Building the messages array

This is the piece worth looking at closely. Given the stored history, we need to reconstruct what the model would have seen if it had been in an ongoing conversation the whole time:

func buildMessages(content string, history []*domain.Revision, newPrompt string) []anthropic.MessageParam {
    // First call: no prior history, one user message.
    if len(history) == 0 {
        return []anthropic.MessageParam{
            anthropic.NewUserMessage(anthropic.NewTextBlock(content + "\n\n" + newPrompt)),
        }
    }

    messages := make([]anthropic.MessageParam, 0, len(history)*2+1)

    // First turn: original draft + first prompt, paired with first completion.
    messages = append(messages,
        anthropic.NewUserMessage(anthropic.NewTextBlock(content+"\n\n"+history[0].Prompt)),
        anthropic.NewAssistantMessage(anthropic.NewTextBlock(history[0].Completion)),
    )

    // Middle turns: just prompt → completion pairs.
    for _, rev := range history[1:] {
        messages = append(messages,
            anthropic.NewUserMessage(anthropic.NewTextBlock(rev.Prompt)),
            anthropic.NewAssistantMessage(anthropic.NewTextBlock(rev.Completion)),
        )
    }

    // Final turn: the new prompt, awaiting a reply.
    messages = append(messages, anthropic.NewUserMessage(anthropic.NewTextBlock(newPrompt)))
    return messages
}

The first user message packs the original draft content together with the first instruction.

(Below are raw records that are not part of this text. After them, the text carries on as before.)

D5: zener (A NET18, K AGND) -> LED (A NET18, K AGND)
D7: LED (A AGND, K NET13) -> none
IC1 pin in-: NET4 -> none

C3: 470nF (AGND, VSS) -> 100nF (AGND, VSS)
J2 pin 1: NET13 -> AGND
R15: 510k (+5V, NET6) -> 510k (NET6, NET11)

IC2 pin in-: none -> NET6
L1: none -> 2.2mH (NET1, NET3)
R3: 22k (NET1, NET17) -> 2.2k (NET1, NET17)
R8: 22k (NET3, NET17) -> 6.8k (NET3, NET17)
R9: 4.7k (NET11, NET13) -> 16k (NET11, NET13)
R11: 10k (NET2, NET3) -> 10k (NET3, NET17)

Every revision after that is a clean prompt+completion pair. The new prompt goes last, unanswered.

The full conversation sent to Claude for turn 3 in our example would be four messages: user (draft + prompt 1), assistant (completion 1), user (prompt 2), assistant (completion 2) — plus the new user message for turn 3.

What this costs

The token count grows with every turn. Turn 1 sends the draft plus the instruction. Turn 2 sends the draft, instruction 1, completion 1, instruction 2. By turn 5, you're sending the draft plus four full revisions plus the new prompt. Input tokens compound.

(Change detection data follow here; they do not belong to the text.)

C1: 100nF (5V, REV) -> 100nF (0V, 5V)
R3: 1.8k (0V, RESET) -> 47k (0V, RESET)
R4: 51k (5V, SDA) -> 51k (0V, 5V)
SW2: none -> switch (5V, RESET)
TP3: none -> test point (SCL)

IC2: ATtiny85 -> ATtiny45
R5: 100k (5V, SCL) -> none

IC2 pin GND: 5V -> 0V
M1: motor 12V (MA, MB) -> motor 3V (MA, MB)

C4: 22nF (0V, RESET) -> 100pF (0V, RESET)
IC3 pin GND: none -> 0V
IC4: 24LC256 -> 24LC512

Inkwell logs this now — the revision handler records both tokens_in and tokens_out per turn:

log.Info().
    Int("draft_id", draftID).
    Int("revision_id", rows[0].ID).
    Int("turn", turn).
    Int("tokens_in", int(msg.Usage.InputTokens)).
    Int("tokens_out", int(msg.Usage.OutputTokens)).
    Msg("revision saved")

Run a five-turn session and watch tokens_in climb. It's a useful thing to see once. Later in the series we will address it with prompt caching — the first call writes the static parts of the context to a cache, and subsequent calls read from it at a fraction of the cost.

One thing to notice

Every call to Claude is still stateless. Inkwell isn't maintaining any server-side session with the API. Each request to POST /api/drafts/{id}/revisions hits /v1/messages fresh, with the full conversation reconstructed from the database. You could restart the server, and the next revision request would reconstruct the same history and continue seamlessly.

This is sometimes described as a limitation of the API, but it's also a kind of gift. Your conversation history is data you own, in a place you control. You can inspect it, edit it, branch it, summarise it, or throw away the middle turns if the context window gets too large. The API doesn't know or care; it just sees whatever array you send.